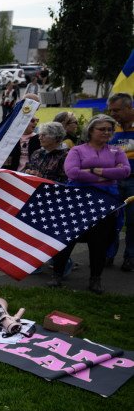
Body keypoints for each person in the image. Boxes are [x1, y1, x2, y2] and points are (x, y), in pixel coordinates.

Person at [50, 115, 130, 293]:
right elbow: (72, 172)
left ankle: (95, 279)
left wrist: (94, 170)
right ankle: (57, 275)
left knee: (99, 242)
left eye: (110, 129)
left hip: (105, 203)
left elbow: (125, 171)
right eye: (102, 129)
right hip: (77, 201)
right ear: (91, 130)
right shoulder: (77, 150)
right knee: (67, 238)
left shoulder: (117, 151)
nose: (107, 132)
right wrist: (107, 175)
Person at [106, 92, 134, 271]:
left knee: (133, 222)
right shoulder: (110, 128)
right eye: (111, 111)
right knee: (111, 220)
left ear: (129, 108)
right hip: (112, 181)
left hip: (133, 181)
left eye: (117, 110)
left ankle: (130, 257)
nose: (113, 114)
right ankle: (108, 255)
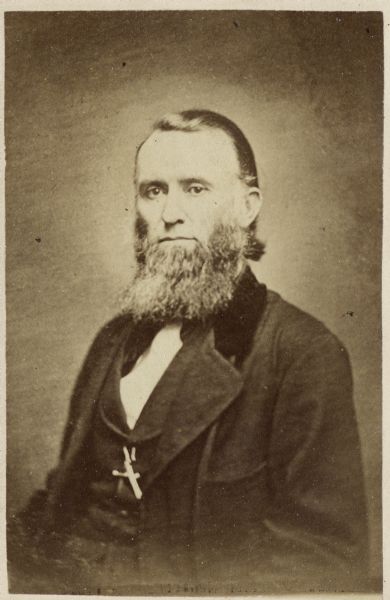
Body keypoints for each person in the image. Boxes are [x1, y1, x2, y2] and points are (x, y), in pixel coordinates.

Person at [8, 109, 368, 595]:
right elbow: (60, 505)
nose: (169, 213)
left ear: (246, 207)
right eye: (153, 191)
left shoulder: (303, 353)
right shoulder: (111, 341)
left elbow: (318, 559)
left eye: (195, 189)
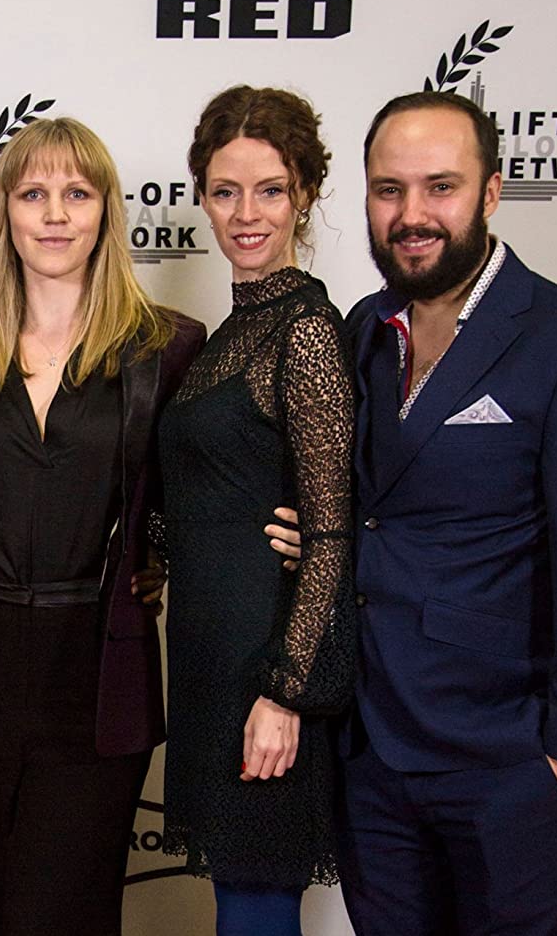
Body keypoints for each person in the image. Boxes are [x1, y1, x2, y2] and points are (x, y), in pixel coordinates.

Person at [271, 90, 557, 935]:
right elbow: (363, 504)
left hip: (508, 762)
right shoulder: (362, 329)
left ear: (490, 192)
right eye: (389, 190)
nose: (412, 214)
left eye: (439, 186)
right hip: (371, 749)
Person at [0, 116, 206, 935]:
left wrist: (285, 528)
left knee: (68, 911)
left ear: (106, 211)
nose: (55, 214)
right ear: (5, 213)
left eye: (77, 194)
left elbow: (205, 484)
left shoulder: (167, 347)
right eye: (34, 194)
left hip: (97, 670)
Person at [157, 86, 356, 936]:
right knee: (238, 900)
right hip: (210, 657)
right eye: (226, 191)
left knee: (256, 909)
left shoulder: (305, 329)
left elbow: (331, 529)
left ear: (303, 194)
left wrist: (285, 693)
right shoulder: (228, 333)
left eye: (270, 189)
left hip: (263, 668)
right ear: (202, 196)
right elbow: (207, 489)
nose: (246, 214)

*WHAT NEEDS TO BE DONE*. Exactly as written, restate the lines above from the opening line through the one holding "left hip: (105, 203)", omitting the pictures.

*RESPONSE AREA*.
Body keypoints for each person in the image. Boxes are [x1, y1, x2, y2] and points are (x, y), in pixel coordinates.

Person at [50, 115, 130, 293]:
right elbow: (72, 172)
left ankle: (95, 279)
left wrist: (94, 170)
right ankle: (57, 275)
left knee: (99, 242)
left eye: (110, 129)
left hip: (105, 203)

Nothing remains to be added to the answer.